Se há algum consenso sobre os ativos financeiros, Leandro Vilain, sócio da Oliver Wyman e ex-Febraban, é mais cético justamente sobre tokenizar casas e carros para as transações de compra e venda, por causa da cadeia intrincada de gente envolvida na transação. “Não é realístico que todos os ativos serão tokenizados”, avalia.

Curiosamente, a utilidade mais importante da CBDC é a que vem ganhando menos atenção: a rede para facilitar as remessas de dinheiro internacionais, que poderia substituir o Swift.

A rede atual tem mais de 40 anos, é cara e as transferências demoram para serem completadas. E há ainda o problema de fuso-horário. Quando um banco está aberto no Brasil, seu par chinês está fechado.

Acontece que, para isso, os bancos centrais deveriam estar trabalhando de forma orquestrada – algo que não está ocorrendo. No fim de junho, o FMI anunciou que planeja investir na adoção de CBDCs de maneira global, mas que os países deveriam convergir para uma única tecnologia.

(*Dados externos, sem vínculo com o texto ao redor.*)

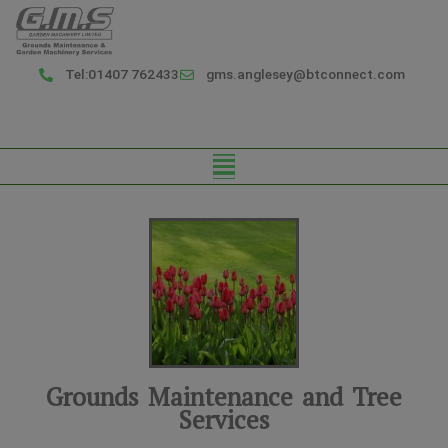
Skip
to
content
Tel:01407 762433
gms.anglesey@btconnect.com
Menu
Grounds Maintenance and Tree
Services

A pergunta título desta reportagem foi o ponto de partida de todas as entrevistas. Talvez a resposta que melhor resuma o debate seja a de Guto Antunes, líder de Digital Assets do Itaú. “É algo que tem se discutido no mundo, e a sensação que a gente tem é essa também. Não tem resposta. Mas as grandes tecnologias vêm antes do problema.”